A constitutional wall will block President-elect Donald Trump’s mean-spirited ambition to swiftly deport up to 3 million undocumented immigrants.
The U.S. Constitution protects states or localities from commandeering by the federal government to enforce federal statutes, including immigration laws. That doctrine was expounded by Justice Antonin Scalia in Printz v. United States (1997), holding that state or local law enforcement officials could not be compelled to enforce background checks or other provisions of the Brady Handgun Violence Prevention Act. Conservatives celebrated.
The Constitution also prohibits the federal government from circumventing the anti-commandeering doctrine of Printz by coercing state or local governments to enforce federal law on pain of losing substantial federal funding for unrelated programs or policies. That doctrine was expounded by Chief Justice John Roberts in National Federation of Independent Business v. Sebelius (2012). There, the court held that the Affordable Care Act unconstitutionally sought to coerce states to expand eligibility for the federal-state Medicaid program by threatening a loss of all federal matching funds for failing to do so. The federal government cannot use bait-and-switch tactics to allure state or local governments into a cooperative spending program, and later materially alter the terms for continued receipt of federal funds. A material alteration would include a requirement that they waive their anti-commandeering protection against enforcement of the federal immigration laws.
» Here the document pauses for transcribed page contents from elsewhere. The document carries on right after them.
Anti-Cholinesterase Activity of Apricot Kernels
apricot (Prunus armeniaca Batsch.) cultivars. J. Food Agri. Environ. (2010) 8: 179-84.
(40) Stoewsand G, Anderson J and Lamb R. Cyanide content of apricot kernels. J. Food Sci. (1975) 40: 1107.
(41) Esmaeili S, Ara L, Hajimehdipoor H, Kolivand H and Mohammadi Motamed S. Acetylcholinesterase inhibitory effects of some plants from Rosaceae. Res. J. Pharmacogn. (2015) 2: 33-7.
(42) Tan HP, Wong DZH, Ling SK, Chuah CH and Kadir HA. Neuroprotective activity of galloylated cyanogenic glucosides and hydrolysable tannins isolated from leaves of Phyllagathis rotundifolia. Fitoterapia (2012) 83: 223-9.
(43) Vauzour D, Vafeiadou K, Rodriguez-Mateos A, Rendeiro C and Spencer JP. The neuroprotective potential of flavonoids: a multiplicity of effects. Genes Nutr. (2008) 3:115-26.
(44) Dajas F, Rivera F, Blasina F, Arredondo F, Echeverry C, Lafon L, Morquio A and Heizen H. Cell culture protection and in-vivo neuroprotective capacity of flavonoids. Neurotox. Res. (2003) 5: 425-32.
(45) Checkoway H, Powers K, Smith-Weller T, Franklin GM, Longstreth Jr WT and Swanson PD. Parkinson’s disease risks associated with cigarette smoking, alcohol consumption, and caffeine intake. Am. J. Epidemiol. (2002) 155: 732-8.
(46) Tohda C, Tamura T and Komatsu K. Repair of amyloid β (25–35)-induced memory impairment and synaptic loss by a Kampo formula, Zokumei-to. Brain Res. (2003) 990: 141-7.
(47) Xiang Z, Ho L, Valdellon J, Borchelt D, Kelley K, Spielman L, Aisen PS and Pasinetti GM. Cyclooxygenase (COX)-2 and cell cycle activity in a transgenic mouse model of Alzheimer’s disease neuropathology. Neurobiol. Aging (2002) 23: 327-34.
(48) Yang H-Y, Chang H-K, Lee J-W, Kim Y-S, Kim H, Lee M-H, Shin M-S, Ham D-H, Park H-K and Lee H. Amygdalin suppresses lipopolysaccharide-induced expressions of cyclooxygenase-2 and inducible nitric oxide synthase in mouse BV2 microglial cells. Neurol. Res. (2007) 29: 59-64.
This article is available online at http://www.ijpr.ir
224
Several major localities have anti-commandeering immigration policies protected by Printz, including Los Angeles, Chicago, New York, Boston, Philadelphia and San Francisco. Nationwide, the number exceeds 500. Among other things, these jurisdictions balk at complying with federal requests to hold undocumented immigrants for detention, and to transfer them to Immigration and Customs Enforcement (ICE) for deportation. The dominant reason is to encourage the cooperation of the undocumented in detecting and prosecuting state or local crimes without fear of inviting deportation.
California alone houses 2.3 million of the estimated 11 million undocumented residing in the United States.
Without the collaboration of state or local law enforcement, deporting 3 million immigrants within a short period by ICE officials alone is a pipedream. In 2015, the Obama administration “deported” approximately 235,000 undocumented immigrants. But the lion’s share occurred at the border. A mere 70,000 were effectuated with interior apprehensions. These deportations were accomplished with 20,000 ICE employees.
To deport 3 million from the interior in a year as President-elect Trump has pledged would require multiplying the current number of interior deportations by a staggering 228, rocketing the number of ICE employees from 20,000 to 456,000, and similarly jumping the number of immigration judges from 242 to more than 55,000—a number that dwarfs the total number of all federal judges at all levels throughout the nation. The ICE budget would escalate from $6 billion to approximately $1.4 trillion.
This is not, however, the whole story. Trump defenders correctly note that President Obama sharply curtailed the number of annual interior deportations. It fell from 245,000 in the last year of the Bush administration to 70, 000 on Obama’s watch, or 3.5 times lower. Thus, President Trump could probably return to the Bush level of without any increase in current manpower or budget. But to climb interior deportations to 3 million would still mean multiplying the number of ICE employees and immigration judges and the ICE budget by a factor of 63, still prohibitive increases.
Depend upon it. Trump supporters will not protest the inevitable puncture of his deportation fancies. The placebo effect is as prominent in politics as in medicine. People feel better if they imagine something is being done to address a problem even if it remains undiminished. That has been a feature of the human narrative for thousands of years.